[[ SELECTED EXCERPT, beginning ]]

I think maybe the most sense would make to brush up fun_land to make sure it actually implements the ADT-hierarchy properly (which it already does, but there are some omissions) and most importantly: it becoming more clear in its usage.
It should be very friendly to use. (And maybe it needs a better name?)

The idea is to both create a set of behaviours that allows implementing the different ADT typeclasses, as well as a clear public API that internally dispatches on them, allowing functions like take_while, split, etc. to work on anything that implements the correct behaviours.

(Behaviours are used for two reasons over protocols here:

  1. The functions that are part of the behaviour also become part of the public API of the implementor’s module. So Mappable.map(%Queue{}, fun) will dispatch to Queue.map(%Queue{}, fun), but the latter is also directly visible and introspectable.
  2. It is possible to create default implementations for many operations if the data types implement a higher typeclass: For instance, map can be built out of pure and apply. I’d like to specify these as defoverridable to give programmers the flexibility to still implement them themselves (for e.g. extra speed). AFAIK, using defoverridable is impossible with protocols.

)

[[ SELECTED EXCERPT, end ]]

> _DIRECTIVE_
Copy out the note on improving fun_land with behaviours, word for word and in full.

[[ RECORD EXCERPTS, beginning ]]

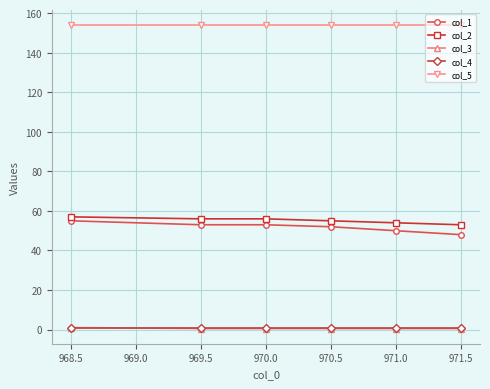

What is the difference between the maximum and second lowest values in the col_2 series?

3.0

[[ RECORD EXCERPTS, end ]]
[[ RECORD EXCERPTS, beginning ]]

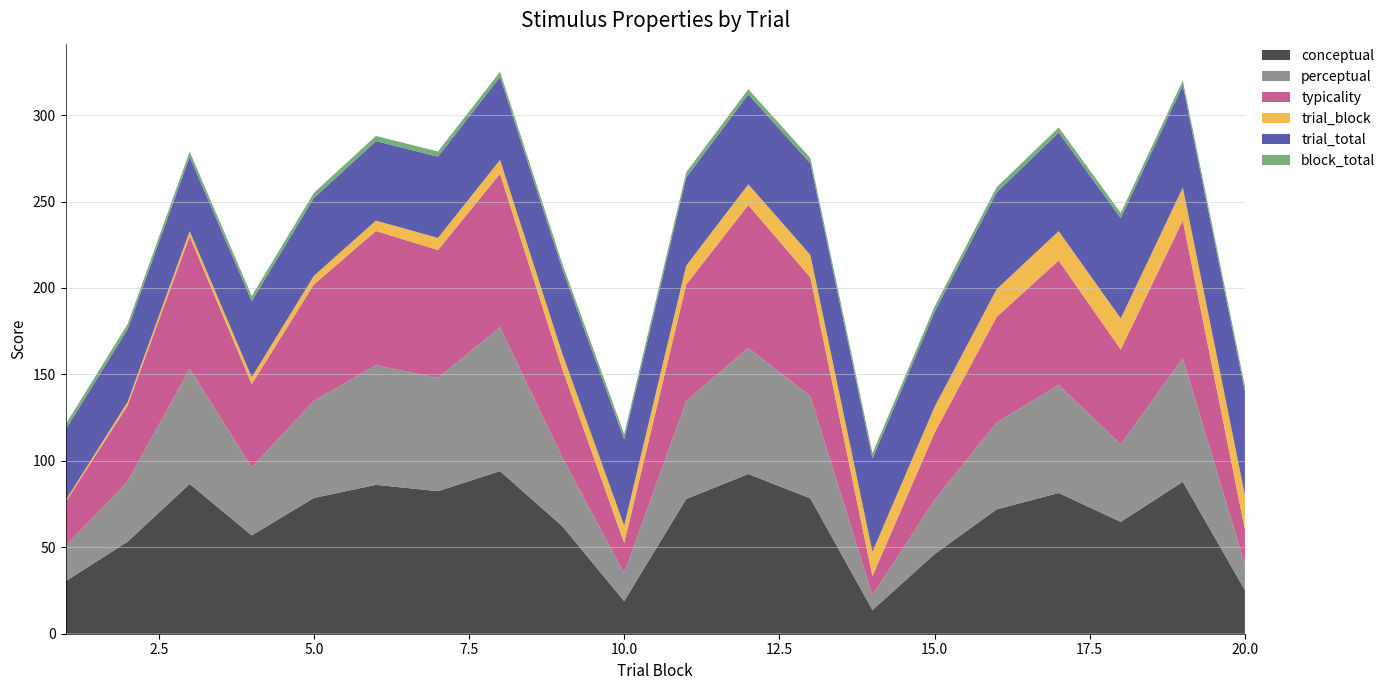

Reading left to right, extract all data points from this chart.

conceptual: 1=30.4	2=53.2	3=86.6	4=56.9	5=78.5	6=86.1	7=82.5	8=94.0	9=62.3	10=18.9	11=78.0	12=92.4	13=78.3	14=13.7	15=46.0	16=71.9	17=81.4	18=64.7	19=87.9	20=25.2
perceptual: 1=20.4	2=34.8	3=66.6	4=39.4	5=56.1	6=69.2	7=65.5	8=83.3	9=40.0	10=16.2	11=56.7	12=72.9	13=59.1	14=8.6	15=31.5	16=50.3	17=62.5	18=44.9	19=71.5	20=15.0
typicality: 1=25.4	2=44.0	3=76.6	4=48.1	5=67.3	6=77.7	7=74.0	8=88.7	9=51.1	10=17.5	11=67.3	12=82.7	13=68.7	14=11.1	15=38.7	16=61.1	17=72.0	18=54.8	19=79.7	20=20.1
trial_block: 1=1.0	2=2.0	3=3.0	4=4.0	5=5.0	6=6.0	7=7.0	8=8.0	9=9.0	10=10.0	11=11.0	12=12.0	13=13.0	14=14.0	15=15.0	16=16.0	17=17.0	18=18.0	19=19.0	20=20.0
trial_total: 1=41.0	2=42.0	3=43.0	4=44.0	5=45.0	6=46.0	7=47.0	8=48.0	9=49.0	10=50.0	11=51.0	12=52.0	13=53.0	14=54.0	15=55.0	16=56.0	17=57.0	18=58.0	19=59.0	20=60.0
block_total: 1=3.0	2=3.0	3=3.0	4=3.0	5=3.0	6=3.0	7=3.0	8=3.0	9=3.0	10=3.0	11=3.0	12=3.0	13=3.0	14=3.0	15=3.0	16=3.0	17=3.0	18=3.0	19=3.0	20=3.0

[[ RECORD EXCERPTS, end ]]

> _EXPECTED ANSWER_
I think maybe the most sense would make to brush up fun_land to make sure it actually implements the ADT-hierarchy properly (which it already does, but there are some omissions) and most importantly: it becoming more clear in its usage.
It should be very friendly to use. (And maybe it needs a better name?)

The idea is to both create a set of behaviours that allows implementing the different ADT typeclasses, as well as a clear public API that internally dispatches on them, allowing functions like take_while, split, etc. to work on anything that implements the correct behaviours.

(Behaviours are used for two reasons over protocols here:

  1. The functions that are part of the behaviour also become part of the public API of the implementor’s module. So Mappable.map(%Queue{}, fun) will dispatch to Queue.map(%Queue{}, fun), but the latter is also directly visible and introspectable.
  2. It is possible to create default implementations for many operations if the data types implement a higher typeclass: For instance, map can be built out of pure and apply. I’d like to specify these as defoverridable to give programmers the flexibility to still implement them themselves (for e.g. extra speed). AFAIK, using defoverridable is impossible with protocols.

)